4. Übersteigt der realisierbare Wert der für den Verkäufer bestehenden Sicherheiten seine Forderung insgesamt um mehr als 20 %, so ist der Verkäufer auf Verlangen des Käufers oder eines durch die Übersicherung des Verkäufers beeinträchtigten Dritten insoweit zur Freigabe von Sicherungen nach Wahl des Verkäufers verpflichtet.
5. Eine Verpfändung oder Sicherheitsübereignung der Vorbehaltsware bzw. der abgetretenen Forderungen sind unzulässig. Von Pfändungen ist der Verkäufer unter Angabe des Pfandgläubigers unverzüglich zu benachrichtigen.

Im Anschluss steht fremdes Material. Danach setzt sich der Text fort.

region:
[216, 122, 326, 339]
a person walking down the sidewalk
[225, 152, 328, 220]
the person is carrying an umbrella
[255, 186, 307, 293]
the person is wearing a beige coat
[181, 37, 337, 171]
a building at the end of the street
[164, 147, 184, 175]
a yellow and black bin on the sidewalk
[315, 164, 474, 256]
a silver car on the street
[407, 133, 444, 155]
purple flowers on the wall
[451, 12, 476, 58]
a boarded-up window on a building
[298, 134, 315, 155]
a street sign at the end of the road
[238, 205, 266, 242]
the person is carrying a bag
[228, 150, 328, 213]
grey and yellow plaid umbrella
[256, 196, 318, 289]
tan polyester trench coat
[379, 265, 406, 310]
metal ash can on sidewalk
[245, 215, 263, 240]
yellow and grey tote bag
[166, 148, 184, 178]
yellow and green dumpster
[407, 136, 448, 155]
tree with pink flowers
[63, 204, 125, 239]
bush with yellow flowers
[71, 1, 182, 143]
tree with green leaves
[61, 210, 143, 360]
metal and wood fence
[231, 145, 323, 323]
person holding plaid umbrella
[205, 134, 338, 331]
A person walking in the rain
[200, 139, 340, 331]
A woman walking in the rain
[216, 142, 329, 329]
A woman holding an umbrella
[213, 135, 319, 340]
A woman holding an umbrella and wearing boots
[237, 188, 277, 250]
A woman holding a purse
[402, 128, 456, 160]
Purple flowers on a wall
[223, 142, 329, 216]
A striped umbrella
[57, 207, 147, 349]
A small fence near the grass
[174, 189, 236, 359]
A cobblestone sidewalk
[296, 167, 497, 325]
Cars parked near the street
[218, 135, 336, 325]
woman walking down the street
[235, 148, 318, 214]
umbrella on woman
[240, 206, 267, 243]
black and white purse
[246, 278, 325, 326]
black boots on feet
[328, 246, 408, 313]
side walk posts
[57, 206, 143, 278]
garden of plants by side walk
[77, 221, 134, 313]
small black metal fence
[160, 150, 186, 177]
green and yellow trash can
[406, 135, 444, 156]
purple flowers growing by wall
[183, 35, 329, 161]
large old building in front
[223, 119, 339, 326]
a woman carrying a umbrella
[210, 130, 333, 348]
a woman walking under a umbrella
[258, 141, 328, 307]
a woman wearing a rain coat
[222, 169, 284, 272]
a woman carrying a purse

6. Nimmt der Verkäufer aufgrund des Eigentumsvorbehaltes den Liefergegenstand zurück, so liegt nur dann ein Rücktritt vom Vertrag vor, wenn der Verkäufer dies ausdrücklich erklärt. Der Verkäufer kann sich aus der zurückgenommenen Vorbehaltsware durch freihändigen Verkauf befriedigen.
7. Der Käufer verwahrt die Vorbehaltsware für den Verkäufer unentgeltlich. Er hat sie gegen übliche Gefahren, wie z. B. Feuer, Diebstahl und Wasser, in gebräuchlichem Umfang zu versichern. Der Käufer tritt hiermit seine Entschädigungsansprüche, die ihm aus Schäden der vorstehenden Art gegen Dritte zustehen, an den Verkäufer in Höhe des Faktorenwertes der Ware ab. Der Verkäufer nimmt die Abtretung an.
8. Die Pfändung des Liefergegenstandes steht dem Verkäufer frei. Sie gilt nicht als Verzicht auf den Eigentumsvorbehalt. Bei einer Pfandverwertung verliert der Käufer das Recht auf die Erfüllung des Vertrages. Bei Zahlungseinstellung ist die Ware unaufgefordert zurückzusenden. In diesem Fall oder bei Tatsachen, die einer Zahlungseinstellung gleichzuerachten sind, hat der Verkäufer einen Anspruch auf Aussonderung bzw. Ersatzaussonderung nach den Vorschriften der Konkursordnung. Dies gilt auch dann, wenn die Ware be- oder verarbeitet, vermischt oder anderweitig verändert ist.
9. Soweit die Vorbehaltsware be- oder verarbeitet wird, geschieht dies stets für den Verkäufer. Soweit sie vermischt oder mit anderen Sachen verbunden wird, entsteht Miteigentum, und zwar zugunsten des Verkäufers in Höhe des Rechnungswertes der Vorbehaltsware, wie sie gegenüber dem Käufer fakturiert wurde.

§ 13 Datenspeicherung

Der Käufer ist damit einverstanden, dass seine für die Vertragserfüllung relevanten Daten, insbesondere seine Kundendaten, vom Verkäufer gespeichert werden (§ 26 Bundesdatenschutzgesetz).